§ PAGE EXCERPT:
Segment Open

FIFA rightly have long-standing rules in place, mindful of the power of the game to be used to further dark agendas, and equally mindful of the nature of political matters to be judged very differently depending on where one stands. Would that they have been in place in 1938 to save England’s players from being advised to give a Nazi salute before playing Germany.
But sadly – for many, many more important reasons than this – FIFA are perhaps the last people on earth to be able to survey the high ground of principle from their strong fortress of legitimacy.
What FIFA actually practice is the highest and most powerful example of politics of all – the ability to decide what is and is not political. Behind the canard that sport and politics shouldn’t be mixed lies the pure power to decide what is and isn’t political, and so what will, and will not be tolerated in mixing with sport.
Racism was political – and not to be mixed with sport – when the old guard stonewalled developing world pressure to tackle apartheid. The new guard who understood that sensibility changed tack, and now FIFA’s stance is that anti-racism isn’t political and can be mixed with sport. It’s a welcome change, of course, but on no level can it be seen as apolitical.
Commercial matters are most definitely not political in FIFAland; certainly not how FIFA ensures host countries for world cups give them carte blanche to pretty much do as they commercially please, and rewrite their laws and tax codes. It also isn’t political to allow national teams to display the logo of the kit manufacturer, a commercial message if ever there was one. Adidas, after all, would expect nothing less from the people they groomed for power back in the day.

Segment Closed

§ RECORD EXTRACTS:
Segment Open

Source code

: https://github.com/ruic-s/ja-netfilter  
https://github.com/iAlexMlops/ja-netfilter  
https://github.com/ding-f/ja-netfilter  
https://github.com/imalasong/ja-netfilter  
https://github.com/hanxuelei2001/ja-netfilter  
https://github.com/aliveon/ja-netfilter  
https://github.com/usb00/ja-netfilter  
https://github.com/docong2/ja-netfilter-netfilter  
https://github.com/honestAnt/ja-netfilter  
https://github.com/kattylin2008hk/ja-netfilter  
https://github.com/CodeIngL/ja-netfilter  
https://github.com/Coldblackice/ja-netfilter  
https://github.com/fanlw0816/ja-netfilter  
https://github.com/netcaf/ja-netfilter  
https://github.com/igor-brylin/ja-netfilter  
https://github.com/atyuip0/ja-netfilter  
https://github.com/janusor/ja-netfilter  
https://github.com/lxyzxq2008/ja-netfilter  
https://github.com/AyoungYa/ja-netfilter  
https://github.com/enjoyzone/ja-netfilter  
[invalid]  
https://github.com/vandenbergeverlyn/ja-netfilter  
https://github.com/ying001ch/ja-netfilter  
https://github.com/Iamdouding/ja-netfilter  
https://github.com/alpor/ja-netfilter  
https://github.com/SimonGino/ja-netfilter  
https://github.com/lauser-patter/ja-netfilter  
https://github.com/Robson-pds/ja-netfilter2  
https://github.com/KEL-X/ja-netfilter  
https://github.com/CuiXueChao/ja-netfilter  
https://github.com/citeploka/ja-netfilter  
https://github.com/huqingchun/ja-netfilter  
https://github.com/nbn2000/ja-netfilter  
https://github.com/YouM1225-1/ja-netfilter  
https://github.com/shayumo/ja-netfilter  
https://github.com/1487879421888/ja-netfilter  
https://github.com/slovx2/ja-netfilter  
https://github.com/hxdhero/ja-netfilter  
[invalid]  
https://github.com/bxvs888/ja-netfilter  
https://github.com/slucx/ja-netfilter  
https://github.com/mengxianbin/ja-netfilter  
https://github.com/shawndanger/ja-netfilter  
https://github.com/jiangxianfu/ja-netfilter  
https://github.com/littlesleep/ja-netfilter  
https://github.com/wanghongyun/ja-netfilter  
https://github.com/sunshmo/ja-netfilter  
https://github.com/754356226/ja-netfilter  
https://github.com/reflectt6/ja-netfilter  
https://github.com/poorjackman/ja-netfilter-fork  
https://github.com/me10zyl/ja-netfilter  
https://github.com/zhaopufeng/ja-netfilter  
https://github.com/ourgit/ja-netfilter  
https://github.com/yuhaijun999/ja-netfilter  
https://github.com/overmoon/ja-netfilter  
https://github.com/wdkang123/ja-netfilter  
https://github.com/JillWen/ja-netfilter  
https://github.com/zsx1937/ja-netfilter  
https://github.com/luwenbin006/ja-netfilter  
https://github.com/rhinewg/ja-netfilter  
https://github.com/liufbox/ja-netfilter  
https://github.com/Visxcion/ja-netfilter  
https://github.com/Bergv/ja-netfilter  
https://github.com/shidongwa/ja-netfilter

Segment Closed

§ PROBLEMS TO WORK ON:
[a] According to the passage on FIFA and politics, why does FIFA have its long-standing rules in place? Answer in one to three sentences.
[b] Reproduce the passage on FIFA and politics from "But sadly –" up to and including "fortress of legitimacy.".

§ RESPONSES BY ITEM NUMBER:
[a] FIFA keeps these rules because it is mindful that the game's power can be used to further dark agendas. It is also mindful that political matters are judged very differently depending on where one stands.

[b]
But sadly – for many, many more important reasons than this – FIFA are perhaps the last people on earth to be able to survey the high ground of principle from their strong fortress of legitimacy.